56. In this regard, The National University of Singapore is blazing the trail for the higher education sector in Singapore. Last year, NUS announced that all alumni are entitled to two free modules over a three-year period. The response was so overwhelming that NUS is expanding the programme to become one that treats every student enrolment as lasting for 20 years, helping their students to build their careers and learn for life. In this light, the concept of alumni is therefore also changing.

57. Our efforts to promote lifelong learning and SkillsFuture have yielded encouraging results, with our training participation rising steadily from 32% to 42% over the last 10 years. But more importantly is the type of courses that adult learners are going for, with IT and digital literacy courses the popular choices. We believe we are on the right track, and will continue to invest our efforts and resources into these initiatives.

Conclusion

58. Ladies and gentlemen, I have given you a whirlwind tour of Singapore’s efforts to reform our education system over the last few years. Given the time limit, I have mainly focused on the teaching aspect of universities. But education is much more than that. Beyond that, education is also a key conduit for social policies to address issues such as income disparity and social stratification, and we are making changes to tackle such issues at a more fundamental level, for example, at the pre-school level.

59. Further, our universities will also play a broader role. In particular, a university’s impact is no longer confined to education and changing the lives of students – it has now broadened to driving innovation and enterprise, providing a launch pad for future entrepreneurs and start-ups, keeping our industries at the forefront of the pack. We have witnessed how universities such as Carnegie Mellon helped change the fate of Pittsburgh. I have great confidence that our universities will play an equally vital role in Singapore’s economy and society.
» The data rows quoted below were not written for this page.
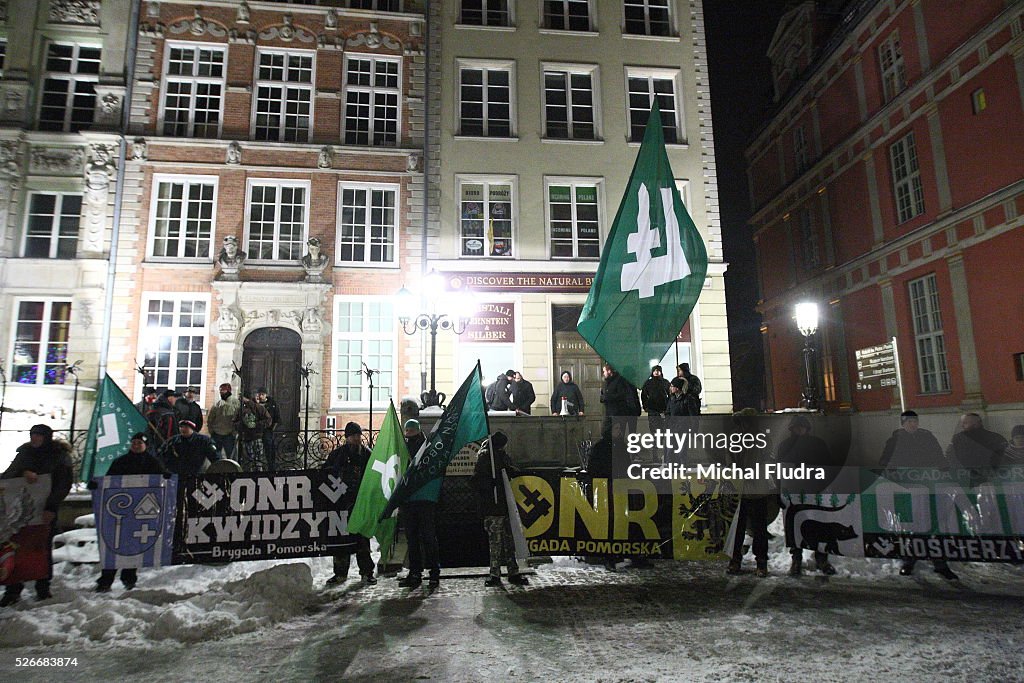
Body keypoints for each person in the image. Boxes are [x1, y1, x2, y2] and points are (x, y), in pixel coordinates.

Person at [879, 410, 957, 580]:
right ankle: (909, 560)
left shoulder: (927, 437)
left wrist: (943, 466)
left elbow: (938, 455)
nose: (912, 424)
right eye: (909, 422)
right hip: (907, 489)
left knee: (933, 524)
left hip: (929, 487)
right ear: (903, 424)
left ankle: (940, 563)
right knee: (912, 527)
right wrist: (891, 470)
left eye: (914, 421)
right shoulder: (894, 440)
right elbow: (884, 461)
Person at [1, 424, 73, 606]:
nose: (34, 439)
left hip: (44, 511)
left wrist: (51, 507)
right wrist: (22, 472)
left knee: (41, 546)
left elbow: (62, 484)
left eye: (38, 435)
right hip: (19, 513)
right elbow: (9, 477)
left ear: (46, 437)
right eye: (32, 435)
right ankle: (13, 588)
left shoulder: (59, 457)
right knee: (16, 545)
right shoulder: (24, 454)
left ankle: (43, 586)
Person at [95, 433, 166, 592]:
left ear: (145, 445)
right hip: (120, 511)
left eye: (139, 443)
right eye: (134, 442)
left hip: (140, 512)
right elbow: (109, 481)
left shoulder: (152, 463)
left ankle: (129, 578)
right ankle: (106, 580)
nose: (136, 445)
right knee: (115, 544)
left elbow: (162, 480)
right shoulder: (120, 462)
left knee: (133, 546)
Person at [777, 415, 840, 576]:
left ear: (807, 428)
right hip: (794, 492)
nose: (799, 430)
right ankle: (796, 559)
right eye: (796, 427)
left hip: (814, 490)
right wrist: (779, 489)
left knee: (819, 526)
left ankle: (821, 559)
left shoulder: (817, 444)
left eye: (801, 427)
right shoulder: (785, 445)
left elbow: (829, 465)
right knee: (794, 526)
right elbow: (778, 468)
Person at [471, 431, 527, 586]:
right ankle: (499, 573)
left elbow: (513, 470)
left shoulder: (499, 458)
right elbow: (476, 481)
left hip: (503, 506)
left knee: (507, 542)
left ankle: (508, 571)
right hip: (494, 506)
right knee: (498, 542)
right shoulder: (486, 459)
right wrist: (491, 484)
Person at [324, 422, 376, 586]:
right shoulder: (337, 455)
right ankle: (340, 573)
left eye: (358, 435)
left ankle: (367, 572)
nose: (357, 439)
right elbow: (327, 474)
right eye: (353, 435)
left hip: (360, 503)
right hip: (341, 503)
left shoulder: (367, 454)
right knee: (341, 541)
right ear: (347, 437)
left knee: (362, 540)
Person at [727, 410, 771, 578]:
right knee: (739, 529)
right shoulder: (736, 436)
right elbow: (730, 459)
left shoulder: (761, 437)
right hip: (743, 489)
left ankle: (760, 562)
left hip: (755, 489)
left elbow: (767, 459)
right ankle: (736, 560)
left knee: (758, 529)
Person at [399, 420, 439, 589]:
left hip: (422, 500)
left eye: (410, 430)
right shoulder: (404, 447)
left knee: (426, 537)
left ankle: (432, 572)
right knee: (413, 538)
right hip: (411, 501)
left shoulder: (425, 448)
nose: (408, 433)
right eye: (406, 430)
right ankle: (417, 572)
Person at [946, 413, 1008, 482]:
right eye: (962, 423)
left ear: (976, 423)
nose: (962, 425)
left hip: (991, 478)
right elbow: (950, 456)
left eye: (965, 423)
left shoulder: (995, 438)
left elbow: (1004, 458)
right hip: (965, 478)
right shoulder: (957, 439)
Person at [600, 363, 640, 440]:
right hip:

60. One final change that has yet to come is the way universities’ impact on society and economy is measured and benchmarked. Most educators know that the international rankings today do not fully capture how well universities are performing these profound and important roles. I believe many of them will also agree with me that it is also time that our outcomes and impact evaluation metrics catch up with reality and Industry 4.0.
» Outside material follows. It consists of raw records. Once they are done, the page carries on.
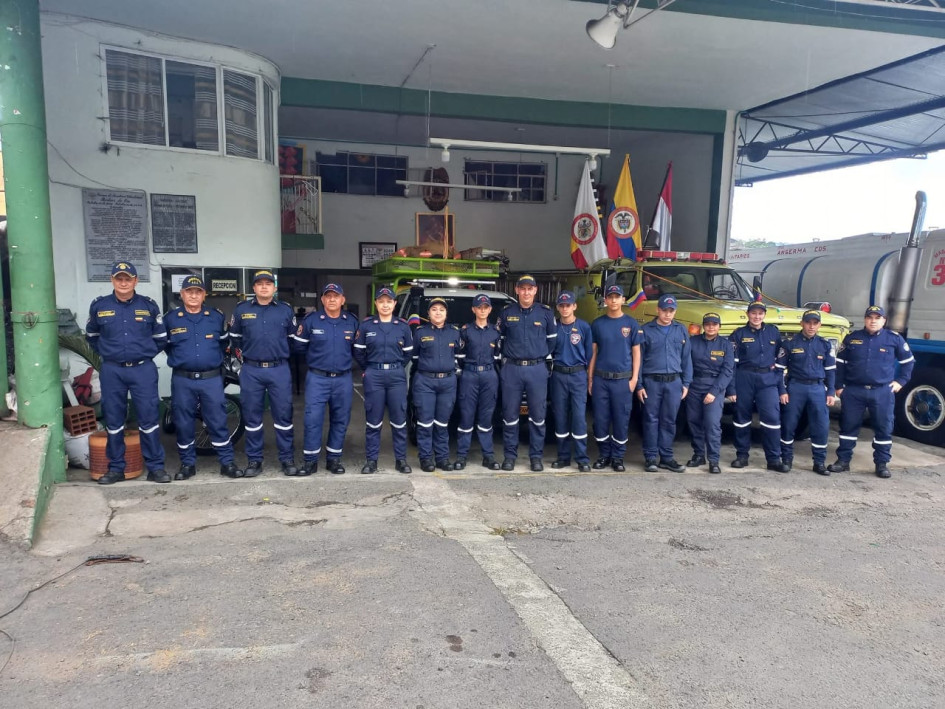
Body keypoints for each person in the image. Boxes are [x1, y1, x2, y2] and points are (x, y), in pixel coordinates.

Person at [85, 261, 169, 484]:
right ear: (112, 280)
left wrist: (143, 354)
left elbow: (161, 339)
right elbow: (92, 337)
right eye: (119, 278)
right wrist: (109, 354)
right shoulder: (99, 306)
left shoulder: (149, 306)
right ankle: (116, 469)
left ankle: (156, 468)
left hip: (143, 369)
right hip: (112, 370)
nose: (123, 282)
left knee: (149, 418)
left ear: (135, 281)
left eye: (128, 278)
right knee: (114, 420)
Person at [164, 275, 242, 480]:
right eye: (189, 291)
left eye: (197, 291)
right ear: (182, 294)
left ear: (204, 295)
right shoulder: (171, 319)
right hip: (183, 379)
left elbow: (223, 344)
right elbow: (166, 346)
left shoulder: (215, 317)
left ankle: (227, 463)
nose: (193, 295)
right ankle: (187, 464)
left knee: (218, 421)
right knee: (184, 422)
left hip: (211, 379)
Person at [829, 305, 915, 478]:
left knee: (883, 428)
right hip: (854, 391)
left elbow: (908, 362)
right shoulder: (852, 338)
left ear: (884, 320)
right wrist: (839, 386)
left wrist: (901, 381)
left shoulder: (894, 339)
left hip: (882, 391)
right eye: (870, 317)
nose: (873, 321)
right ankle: (843, 461)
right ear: (865, 319)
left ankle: (881, 464)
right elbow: (839, 364)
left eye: (877, 318)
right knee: (848, 427)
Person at [229, 269, 298, 476]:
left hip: (279, 369)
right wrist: (243, 364)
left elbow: (293, 341)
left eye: (268, 283)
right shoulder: (241, 310)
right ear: (254, 288)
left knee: (284, 416)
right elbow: (235, 340)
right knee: (252, 418)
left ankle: (287, 459)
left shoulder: (285, 310)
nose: (264, 286)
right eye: (260, 284)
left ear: (274, 288)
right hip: (252, 370)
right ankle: (254, 461)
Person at [292, 283, 356, 476]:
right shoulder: (312, 321)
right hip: (317, 378)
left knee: (341, 419)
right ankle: (310, 461)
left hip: (343, 379)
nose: (332, 299)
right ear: (322, 300)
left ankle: (333, 459)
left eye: (336, 296)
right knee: (313, 419)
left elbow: (358, 350)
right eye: (328, 296)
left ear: (343, 299)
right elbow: (299, 348)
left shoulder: (351, 322)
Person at [497, 274, 557, 471]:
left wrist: (537, 356)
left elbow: (552, 341)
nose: (526, 292)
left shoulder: (546, 313)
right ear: (516, 290)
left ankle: (536, 457)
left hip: (536, 369)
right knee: (510, 415)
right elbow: (500, 340)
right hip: (512, 369)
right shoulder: (506, 313)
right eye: (522, 288)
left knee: (538, 416)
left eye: (529, 288)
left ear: (535, 290)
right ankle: (510, 457)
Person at [353, 286, 413, 474]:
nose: (385, 305)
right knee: (373, 420)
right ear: (376, 303)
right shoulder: (367, 325)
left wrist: (395, 367)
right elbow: (358, 351)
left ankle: (401, 460)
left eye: (389, 301)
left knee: (399, 420)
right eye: (381, 301)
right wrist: (370, 369)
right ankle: (371, 461)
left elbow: (408, 354)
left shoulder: (402, 326)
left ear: (395, 304)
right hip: (374, 375)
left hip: (396, 375)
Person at [588, 284, 642, 472]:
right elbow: (593, 353)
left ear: (623, 300)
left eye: (616, 297)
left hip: (622, 381)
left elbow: (636, 353)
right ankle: (604, 455)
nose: (613, 300)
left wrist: (634, 379)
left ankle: (618, 457)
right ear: (605, 300)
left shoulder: (631, 324)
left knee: (621, 419)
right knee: (601, 420)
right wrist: (590, 379)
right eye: (610, 297)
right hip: (601, 380)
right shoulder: (597, 324)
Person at [729, 301, 788, 472]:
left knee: (771, 419)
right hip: (744, 377)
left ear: (764, 315)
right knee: (742, 418)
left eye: (760, 313)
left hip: (767, 379)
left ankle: (773, 459)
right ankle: (742, 456)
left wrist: (780, 384)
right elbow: (732, 364)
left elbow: (780, 359)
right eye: (753, 313)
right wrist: (731, 388)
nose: (757, 316)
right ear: (748, 314)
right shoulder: (738, 334)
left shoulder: (773, 332)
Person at [777, 309, 836, 475]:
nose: (811, 326)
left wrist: (830, 391)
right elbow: (779, 370)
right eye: (808, 322)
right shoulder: (790, 343)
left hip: (818, 389)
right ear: (801, 323)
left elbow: (831, 370)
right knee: (789, 424)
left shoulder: (825, 345)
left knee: (821, 426)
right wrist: (782, 390)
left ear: (819, 325)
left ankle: (819, 463)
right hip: (795, 388)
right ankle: (787, 460)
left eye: (815, 323)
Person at [637, 294, 692, 473]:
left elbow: (686, 359)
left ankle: (666, 458)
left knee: (669, 420)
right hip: (652, 382)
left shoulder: (681, 330)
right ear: (657, 310)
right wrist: (639, 385)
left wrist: (686, 383)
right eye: (664, 310)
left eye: (671, 311)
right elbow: (639, 359)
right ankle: (651, 457)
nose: (668, 314)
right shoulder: (646, 330)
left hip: (674, 382)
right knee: (651, 419)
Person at [412, 297, 461, 472]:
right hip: (425, 381)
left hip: (447, 382)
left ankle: (442, 458)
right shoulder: (419, 332)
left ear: (446, 313)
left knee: (442, 423)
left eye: (441, 309)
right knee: (425, 422)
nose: (438, 312)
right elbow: (415, 357)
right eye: (434, 309)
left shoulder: (455, 333)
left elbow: (458, 356)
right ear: (428, 313)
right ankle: (426, 458)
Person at [454, 294, 502, 470]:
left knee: (486, 417)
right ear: (473, 309)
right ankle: (461, 456)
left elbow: (498, 356)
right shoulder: (465, 331)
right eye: (479, 307)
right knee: (466, 416)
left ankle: (488, 456)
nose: (482, 310)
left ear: (489, 309)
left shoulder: (495, 332)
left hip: (489, 376)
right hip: (470, 375)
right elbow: (458, 356)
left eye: (486, 307)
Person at [550, 290, 593, 472]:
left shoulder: (584, 327)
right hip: (558, 375)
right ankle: (563, 456)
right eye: (562, 305)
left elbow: (590, 355)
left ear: (575, 306)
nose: (565, 308)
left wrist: (589, 378)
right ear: (558, 307)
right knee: (560, 417)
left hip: (578, 375)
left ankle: (582, 458)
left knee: (578, 418)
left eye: (568, 305)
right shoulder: (553, 327)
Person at [686, 312, 733, 474]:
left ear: (719, 326)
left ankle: (714, 460)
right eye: (708, 324)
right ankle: (699, 455)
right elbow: (686, 364)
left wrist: (714, 392)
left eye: (714, 324)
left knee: (712, 424)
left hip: (715, 387)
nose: (711, 327)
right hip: (694, 386)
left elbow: (727, 371)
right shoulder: (693, 342)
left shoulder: (726, 345)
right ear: (703, 326)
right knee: (694, 422)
61. This generation is at a unique juncture in history. Every generation has its own challenges and solutions, but I am convinced that the opportunities at our finger tips today are much greater than before, and the competition that we face is correspondingly, more intense as well.

62. Domestically, the older, more pragmatic generation growing up will in time remake the home they live in. We have just pushed off from the starting line of a time of change and transformation. We need to persevere in this race, and patiently and wisely mould the future of Singapore.

63. I wish you a good Conference. Thank you very much.